(Records)
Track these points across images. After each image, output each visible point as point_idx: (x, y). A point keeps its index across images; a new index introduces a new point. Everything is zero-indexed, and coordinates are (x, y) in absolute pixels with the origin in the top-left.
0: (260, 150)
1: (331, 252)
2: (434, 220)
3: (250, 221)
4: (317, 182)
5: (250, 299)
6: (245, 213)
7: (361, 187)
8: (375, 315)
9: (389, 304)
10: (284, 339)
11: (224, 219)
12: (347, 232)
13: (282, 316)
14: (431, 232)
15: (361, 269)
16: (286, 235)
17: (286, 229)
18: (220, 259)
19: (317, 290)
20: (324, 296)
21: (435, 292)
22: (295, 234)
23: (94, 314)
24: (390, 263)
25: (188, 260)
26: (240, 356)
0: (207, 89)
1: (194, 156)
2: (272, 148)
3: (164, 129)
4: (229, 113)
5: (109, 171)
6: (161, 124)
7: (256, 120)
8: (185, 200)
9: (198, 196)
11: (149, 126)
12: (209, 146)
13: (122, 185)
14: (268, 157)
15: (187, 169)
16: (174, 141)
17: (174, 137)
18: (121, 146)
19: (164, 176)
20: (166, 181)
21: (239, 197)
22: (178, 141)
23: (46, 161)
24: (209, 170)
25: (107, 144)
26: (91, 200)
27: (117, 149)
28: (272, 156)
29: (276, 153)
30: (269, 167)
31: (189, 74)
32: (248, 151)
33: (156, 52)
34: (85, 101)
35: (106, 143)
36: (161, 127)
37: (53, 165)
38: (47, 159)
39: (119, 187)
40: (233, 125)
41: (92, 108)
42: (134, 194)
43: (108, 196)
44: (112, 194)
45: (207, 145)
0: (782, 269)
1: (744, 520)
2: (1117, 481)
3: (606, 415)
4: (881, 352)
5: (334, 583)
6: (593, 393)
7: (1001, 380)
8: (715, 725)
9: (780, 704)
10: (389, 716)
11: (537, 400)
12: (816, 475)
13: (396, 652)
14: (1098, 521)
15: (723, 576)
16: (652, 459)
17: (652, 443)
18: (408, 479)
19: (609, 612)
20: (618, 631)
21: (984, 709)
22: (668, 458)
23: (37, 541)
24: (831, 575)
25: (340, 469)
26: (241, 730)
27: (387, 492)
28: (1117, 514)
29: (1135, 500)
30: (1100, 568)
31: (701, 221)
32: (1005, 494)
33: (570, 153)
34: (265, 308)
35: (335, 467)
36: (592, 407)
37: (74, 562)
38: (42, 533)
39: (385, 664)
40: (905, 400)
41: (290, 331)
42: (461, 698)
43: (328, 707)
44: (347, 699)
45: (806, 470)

(Exercise objective)
Print all of the records above verbatim, line for line.

(Problem solution)
Track these points across images. After each image, output each visible point as point_idx: (x, y). A point keeps its index across images; a new index introduces a new point. Everything is zero-indexed, and coordinates are (x, y) in absolute pixels with the origin in the top-left.
0: (260, 150)
1: (331, 252)
2: (434, 220)
3: (250, 221)
4: (317, 182)
5: (250, 299)
6: (245, 213)
7: (361, 187)
8: (375, 315)
9: (389, 304)
10: (284, 339)
11: (224, 219)
12: (347, 232)
13: (282, 316)
14: (431, 232)
15: (361, 269)
16: (286, 235)
17: (286, 229)
18: (220, 259)
19: (317, 290)
20: (324, 296)
21: (435, 292)
22: (295, 234)
23: (94, 314)
24: (390, 263)
25: (188, 260)
26: (240, 356)
0: (207, 89)
1: (194, 156)
2: (272, 148)
3: (164, 129)
4: (229, 113)
5: (109, 171)
6: (161, 124)
7: (256, 120)
8: (185, 200)
9: (198, 196)
11: (149, 126)
12: (209, 146)
13: (122, 185)
14: (268, 157)
15: (187, 169)
16: (174, 141)
17: (174, 137)
18: (121, 146)
19: (164, 176)
20: (166, 181)
21: (239, 197)
22: (178, 141)
23: (46, 161)
24: (209, 170)
25: (107, 144)
26: (91, 200)
27: (117, 149)
28: (272, 156)
29: (276, 153)
30: (269, 167)
31: (189, 74)
32: (248, 151)
33: (156, 52)
34: (85, 101)
35: (106, 143)
36: (161, 127)
37: (53, 165)
38: (47, 159)
39: (119, 187)
40: (233, 125)
41: (92, 108)
42: (134, 194)
43: (108, 196)
44: (112, 194)
45: (207, 145)
0: (782, 269)
1: (744, 520)
2: (1117, 481)
3: (606, 415)
4: (881, 352)
5: (334, 583)
6: (593, 393)
7: (1001, 380)
8: (715, 725)
9: (780, 704)
10: (389, 716)
11: (537, 400)
12: (816, 475)
13: (396, 652)
14: (1098, 521)
15: (723, 576)
16: (652, 459)
17: (652, 443)
18: (408, 479)
19: (609, 612)
20: (618, 631)
21: (984, 709)
22: (668, 458)
23: (37, 541)
24: (831, 575)
25: (340, 469)
26: (241, 730)
27: (387, 492)
28: (1117, 514)
29: (1135, 500)
30: (1100, 568)
31: (701, 221)
32: (1005, 494)
33: (570, 153)
34: (265, 308)
35: (335, 467)
36: (592, 407)
37: (74, 562)
38: (42, 533)
39: (385, 664)
40: (905, 400)
41: (290, 331)
42: (461, 698)
43: (328, 707)
44: (347, 699)
45: (806, 470)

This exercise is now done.